START INPUT FOR THIS TASK
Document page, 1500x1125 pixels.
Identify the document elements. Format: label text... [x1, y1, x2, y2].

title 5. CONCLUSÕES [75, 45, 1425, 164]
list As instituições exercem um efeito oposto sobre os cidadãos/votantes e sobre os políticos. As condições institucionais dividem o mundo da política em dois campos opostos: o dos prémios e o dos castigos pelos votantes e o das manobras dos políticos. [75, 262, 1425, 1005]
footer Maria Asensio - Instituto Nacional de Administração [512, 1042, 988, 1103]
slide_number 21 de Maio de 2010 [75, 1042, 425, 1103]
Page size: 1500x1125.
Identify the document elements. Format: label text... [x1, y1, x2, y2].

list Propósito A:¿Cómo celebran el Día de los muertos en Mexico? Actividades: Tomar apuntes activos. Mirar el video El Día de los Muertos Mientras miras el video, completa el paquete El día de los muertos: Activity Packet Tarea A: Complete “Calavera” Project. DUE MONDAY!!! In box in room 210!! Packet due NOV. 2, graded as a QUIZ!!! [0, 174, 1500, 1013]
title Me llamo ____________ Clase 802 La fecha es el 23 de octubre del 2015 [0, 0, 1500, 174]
END INPUT FOR THIS TASK
**TASK TO CARRY OUT**
Each of the entries above is to be repeated exactly.

**TASK SOLUTION**
Document page, 1500x1125 pixels.
Identify the document elements. Format: label text... [x1, y1, x2, y2].

title 5. CONCLUSÕES [75, 45, 1425, 164]
list As instituições exercem um efeito oposto sobre os cidadãos/votantes e sobre os políticos. As condições institucionais dividem o mundo da política em dois campos opostos: o dos prémios e o dos castigos pelos votantes e o das manobras dos políticos. [75, 262, 1425, 1005]
footer Maria Asensio - Instituto Nacional de Administração [512, 1042, 988, 1103]
slide_number 21 de Maio de 2010 [75, 1042, 425, 1103]
Page size: 1500x1125.
Identify the document elements. Format: label text... [x1, y1, x2, y2].

list Propósito A:¿Cómo celebran el Día de los muertos en Mexico? Actividades: Tomar apuntes activos. Mirar el video El Día de los Muertos Mientras miras el video, completa el paquete El día de los muertos: Activity Packet Tarea A: Complete “Calavera” Project. DUE MONDAY!!! In box in room 210!! Packet due NOV. 2, graded as a QUIZ!!! [0, 174, 1500, 1013]
title Me llamo ____________ Clase 802 La fecha es el 23 de octubre del 2015 [0, 0, 1500, 174]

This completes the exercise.